Philosophy

Philosophy

NOTE: “Leadership Reflections” shares views of the different members of the University Leadership Council on matters related to campus life and the operations of the University. As well, it features opinions on issues of national and/or international relevance.


The Relevance of Philosophy to People's Lives
By Dr. Reynaldo Y. Rivera, Dean, School of Public Affairs and Governance

Philosophy actually centers its inquiry on the nature of man as a thinking being.  Others like Aristotle think of philosophy as an inquiry into the mystery of man as animal rationale, or, as Socrates points out, a love of wisdom but only when one has transcended living a life beyond what Kant thinks as the analytical or conceptual transcendence level of thinking.

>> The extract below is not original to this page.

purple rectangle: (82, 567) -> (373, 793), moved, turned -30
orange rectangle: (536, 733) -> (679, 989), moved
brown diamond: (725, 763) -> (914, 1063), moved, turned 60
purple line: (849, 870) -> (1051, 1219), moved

Today, we stop at the analytical or the conceptual level of thinking.  We calculate things through definitions, theories, concepts and formulas. We have become technological in the way we think of things and this is caused by the fragmentation of courses in specializations.  And so we learn more and more about less (Durant, 1983).  We cannot think outside of our specialized discipline and so we tend to create a sort of “blinders” among ourselves.  This calculative thinking in us limits our ability to think more in the likes of Galileo, Newton, Einstein and Quantum physicists.  Effective thinking is gone because we insulate our minds with the Aristotelian doctrine of logical categories.  Hence, the “blinders” in us began with Aristotle's Logical categories.  And this engages us to partial philosophy.  We impose restrictions on us to think more and if we stretch this thinking we end up in what Thomas Kuhn calls “Shifting of Paradigms”, a derivative or logical thinking which confines thinking in the narrow paths of learning.

Hard philosophy thinks of the unknown or the seeking of the nothing.  It adventures to learn the nothing and to think of the nothing. This is St. Paul's thinking too. Paul wants us to nurture our “conviction for the unknown.” He wants us to think of “things unseen” because this is an eternal knowing, not transient.  The discovery of “air resistance” or the “Force theory” (F =ma) or the E =MC2 , the Quantum physicists, “principle of complimentarity” and “uncertainty” discovery of the sun as the center of the universe many centuries before Copernicus popularized it, Faraday's “electromagnetic induction” to Maxwell's  discovery of “electric wave” and “electric field” to Hertz' “transmitter and transceiver” to the principle of “micro-wave” to television and cellular phones and computers that make the world flat and borderless, including Marx's “surplus value” and “alienation theory” which method of abstraction distinguishes the science of “appearances from their essence” and which Einstein admired in one of his essays are discoveries of philosophical thinking that combines thinking of the nothing and calculative thinking. Thinking of the nothing is expressed in St. John: “… when the spirit of truth comes, it guides us to another truth.”

Both thinking forms — calculative and thinking of the nothing — are important.

In the School of Public Affairs and Governance (SPAG), We combine both forms of thinking and develop our own brand of thinking called “strategic thinking” that leads us to our principle of strategic governance that looks at the organization in the context of the infinite macro-environment.  Strategic thinking lets our students fix their gaze on the infinite macro-environment seeking for possibilities such as strategic factors that will guide us formulate our vision, mission, goals and strategies at the organizational level.  This is also our philosophical guide to our AusAID Project in Masbate.  This mode of strategic thinking is well articulated in Singapore's philosophy of governance:  “Thinking ahead and thinking across.”  SPAG shares this approach to academic, practical governance to human life.